**Dataset entries:**
──────────
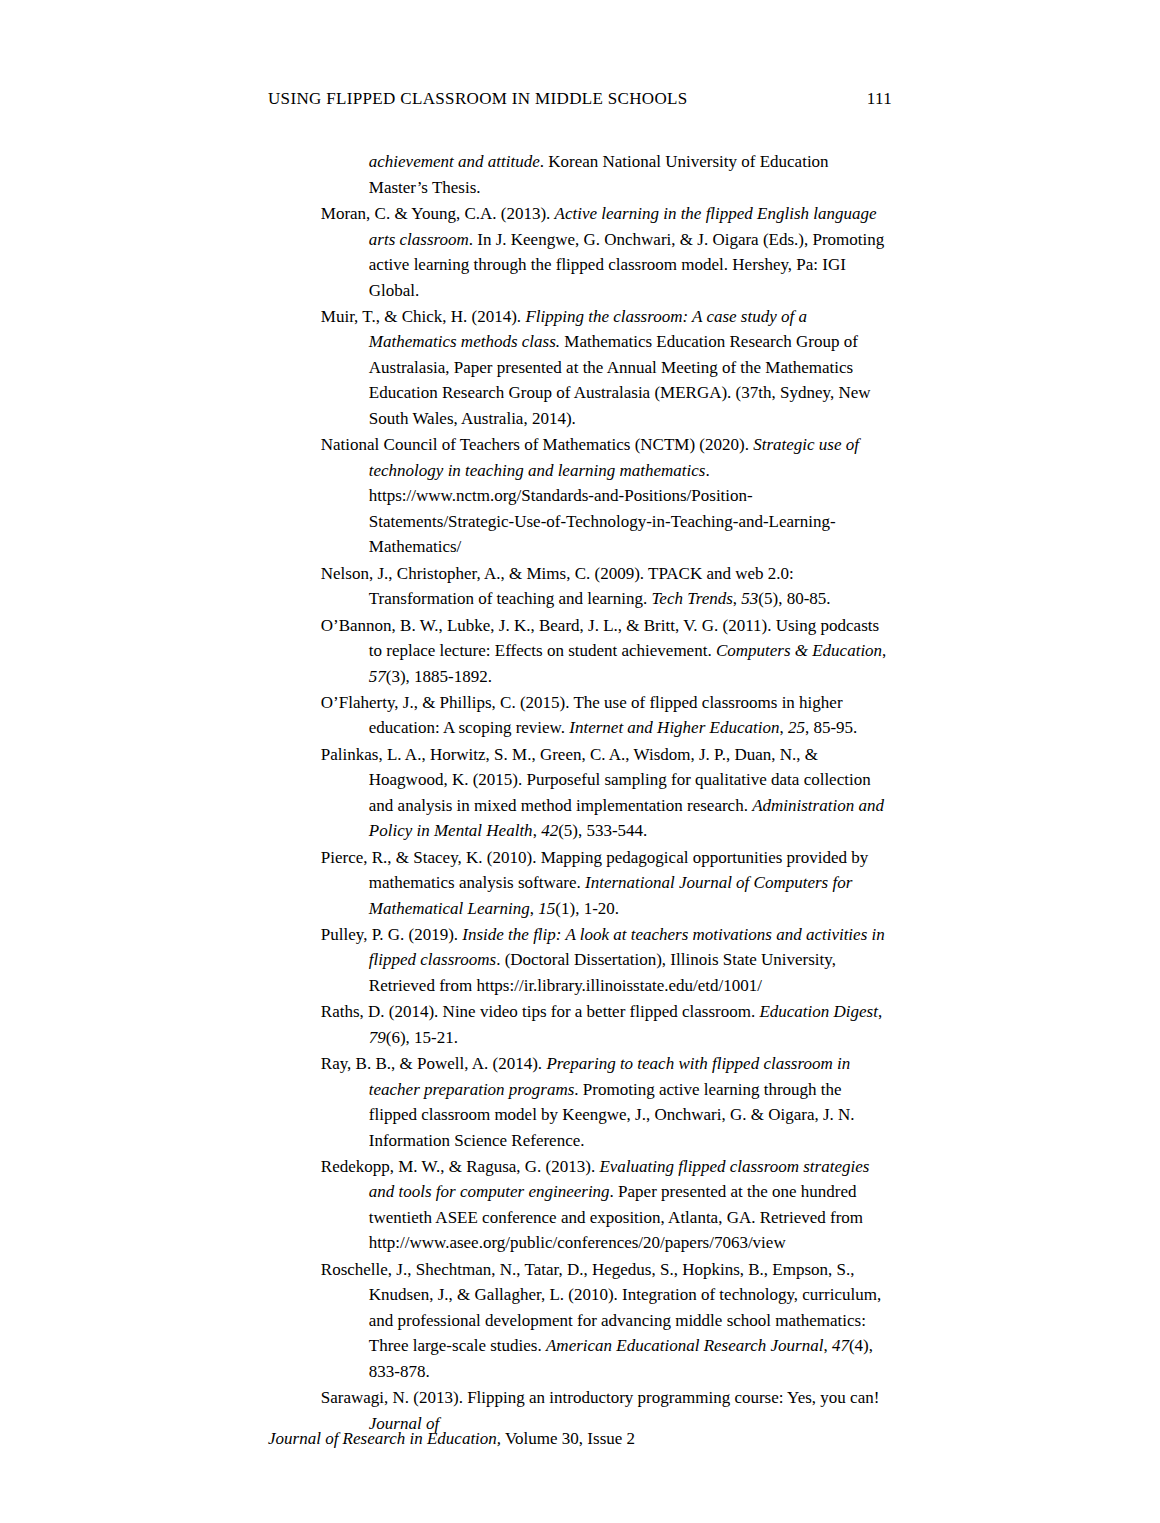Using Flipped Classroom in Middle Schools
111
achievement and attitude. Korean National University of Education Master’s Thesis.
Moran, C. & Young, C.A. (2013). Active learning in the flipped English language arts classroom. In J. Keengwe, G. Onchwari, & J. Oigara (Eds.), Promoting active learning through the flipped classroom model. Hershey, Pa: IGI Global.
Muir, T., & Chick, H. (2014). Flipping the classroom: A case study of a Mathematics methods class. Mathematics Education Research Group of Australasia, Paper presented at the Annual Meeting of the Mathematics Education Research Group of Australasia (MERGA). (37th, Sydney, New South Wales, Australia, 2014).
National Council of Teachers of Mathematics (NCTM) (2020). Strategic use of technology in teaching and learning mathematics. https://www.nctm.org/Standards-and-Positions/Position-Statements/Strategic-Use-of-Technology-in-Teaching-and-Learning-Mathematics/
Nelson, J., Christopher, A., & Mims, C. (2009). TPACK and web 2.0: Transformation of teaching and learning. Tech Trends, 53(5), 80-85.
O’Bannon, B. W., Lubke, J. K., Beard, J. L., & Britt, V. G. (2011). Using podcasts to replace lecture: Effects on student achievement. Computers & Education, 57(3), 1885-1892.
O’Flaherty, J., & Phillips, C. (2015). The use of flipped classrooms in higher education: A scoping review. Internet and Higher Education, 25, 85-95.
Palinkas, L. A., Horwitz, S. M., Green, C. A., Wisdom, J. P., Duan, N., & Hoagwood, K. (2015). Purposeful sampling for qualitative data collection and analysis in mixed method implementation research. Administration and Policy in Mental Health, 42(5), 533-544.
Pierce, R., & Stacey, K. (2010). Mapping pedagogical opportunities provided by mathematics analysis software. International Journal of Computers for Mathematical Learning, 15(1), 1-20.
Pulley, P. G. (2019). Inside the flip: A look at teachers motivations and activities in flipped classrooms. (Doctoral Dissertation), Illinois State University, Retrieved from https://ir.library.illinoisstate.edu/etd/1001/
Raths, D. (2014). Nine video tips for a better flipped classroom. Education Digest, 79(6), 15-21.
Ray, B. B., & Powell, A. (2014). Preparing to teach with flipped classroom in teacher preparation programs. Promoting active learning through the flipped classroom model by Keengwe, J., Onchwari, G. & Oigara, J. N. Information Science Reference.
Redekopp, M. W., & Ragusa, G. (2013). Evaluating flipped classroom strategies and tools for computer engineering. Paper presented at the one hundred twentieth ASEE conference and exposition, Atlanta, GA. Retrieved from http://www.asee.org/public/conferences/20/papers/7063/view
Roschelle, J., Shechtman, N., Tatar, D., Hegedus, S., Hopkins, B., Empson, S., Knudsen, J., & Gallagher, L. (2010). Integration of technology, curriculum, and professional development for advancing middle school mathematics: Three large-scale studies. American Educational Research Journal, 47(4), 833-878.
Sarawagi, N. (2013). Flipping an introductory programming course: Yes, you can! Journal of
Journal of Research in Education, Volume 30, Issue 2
──────────
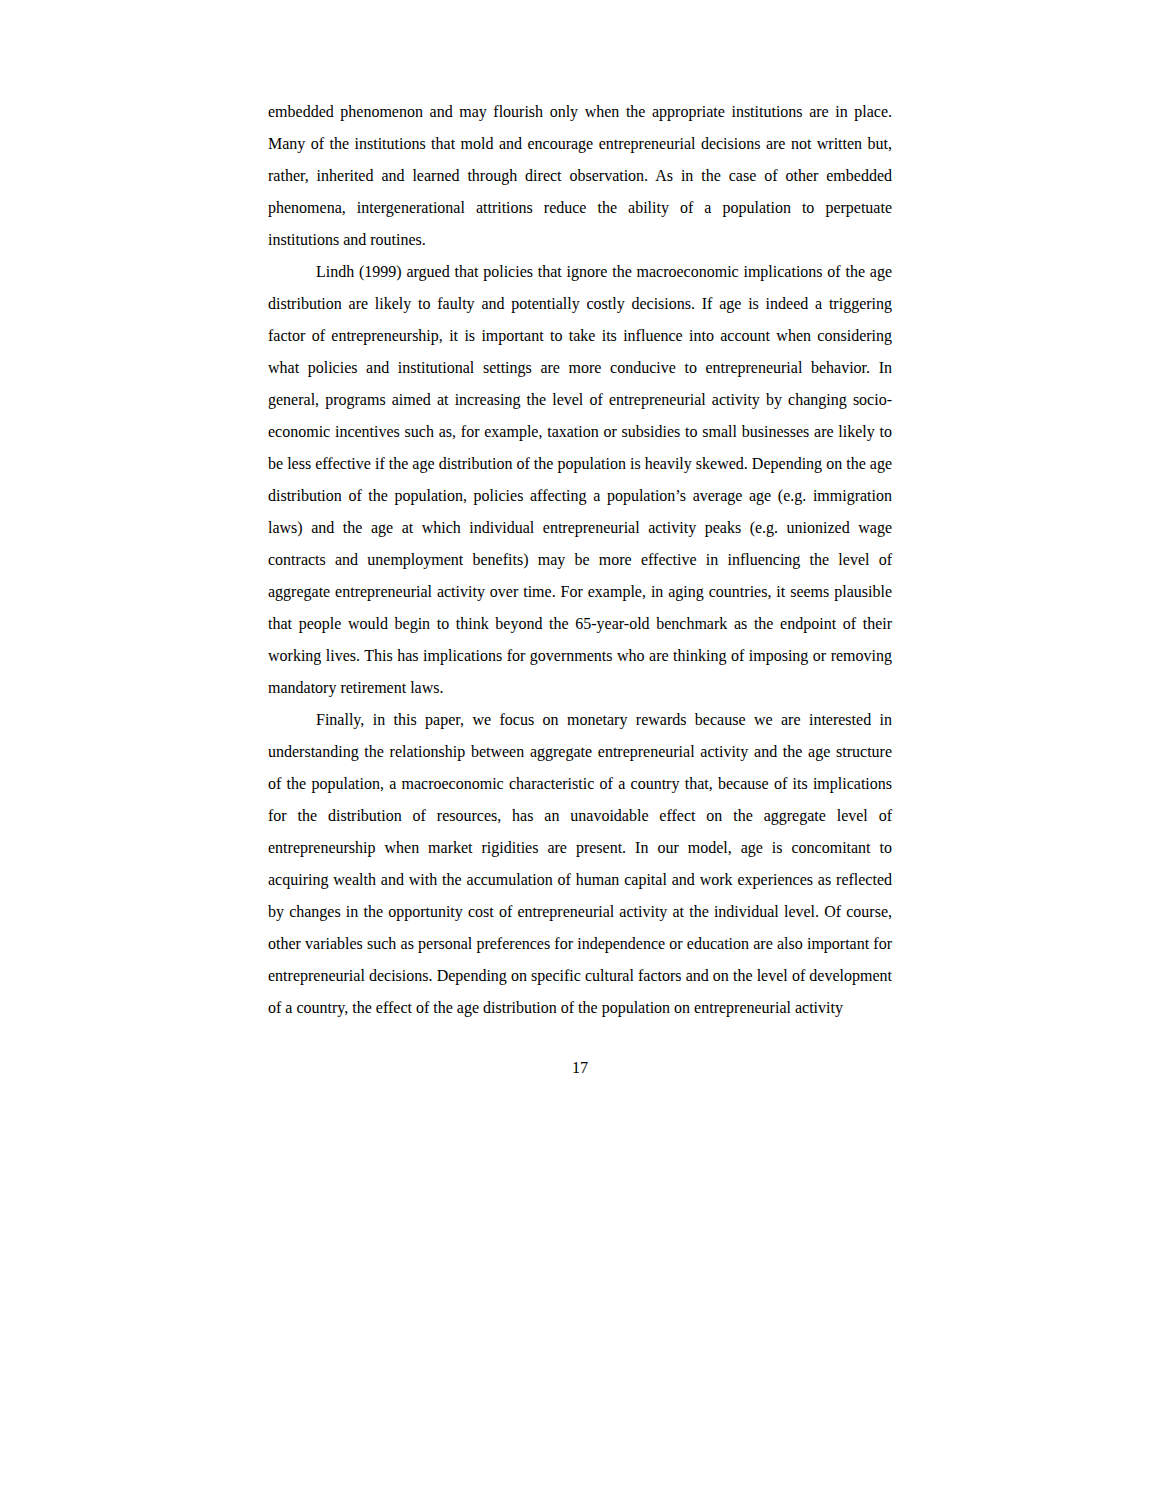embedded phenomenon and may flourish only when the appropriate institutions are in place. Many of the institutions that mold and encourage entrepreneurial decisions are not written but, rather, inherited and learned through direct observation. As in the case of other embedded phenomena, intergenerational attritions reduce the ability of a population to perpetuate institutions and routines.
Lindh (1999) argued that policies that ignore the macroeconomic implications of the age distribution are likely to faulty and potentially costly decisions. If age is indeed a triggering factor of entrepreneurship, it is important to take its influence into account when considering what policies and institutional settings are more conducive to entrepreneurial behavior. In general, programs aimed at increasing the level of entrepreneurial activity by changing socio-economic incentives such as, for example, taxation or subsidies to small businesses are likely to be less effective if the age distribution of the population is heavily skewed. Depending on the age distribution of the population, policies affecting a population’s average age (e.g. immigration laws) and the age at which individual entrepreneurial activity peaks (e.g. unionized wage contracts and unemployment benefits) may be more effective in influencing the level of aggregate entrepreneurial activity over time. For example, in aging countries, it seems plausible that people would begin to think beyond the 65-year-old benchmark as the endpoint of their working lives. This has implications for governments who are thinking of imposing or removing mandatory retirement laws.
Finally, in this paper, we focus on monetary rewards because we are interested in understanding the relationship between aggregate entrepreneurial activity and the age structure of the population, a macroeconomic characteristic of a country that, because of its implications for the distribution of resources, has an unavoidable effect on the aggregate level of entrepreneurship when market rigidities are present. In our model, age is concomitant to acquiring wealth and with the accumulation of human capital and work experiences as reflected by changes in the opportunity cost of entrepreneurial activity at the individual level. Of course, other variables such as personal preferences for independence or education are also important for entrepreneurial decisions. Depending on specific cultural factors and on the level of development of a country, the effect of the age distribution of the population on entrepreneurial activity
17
──────────
**Description of the task:** Search the data above for the word "classrooms" and show every line that has it.

**Reply to the task:**
O’Flaherty, J., & Phillips, C. (2015). The use of flipped classrooms in higher education: A scoping review. Internet and Higher Education, 25, 85-95.
Pulley, P. G. (2019). Inside the flip: A look at teachers motivations and activities in flipped classrooms. (Doctoral Dissertation), Illinois State University, Retrieved from https://ir.library.illinoisstate.edu/etd/1001/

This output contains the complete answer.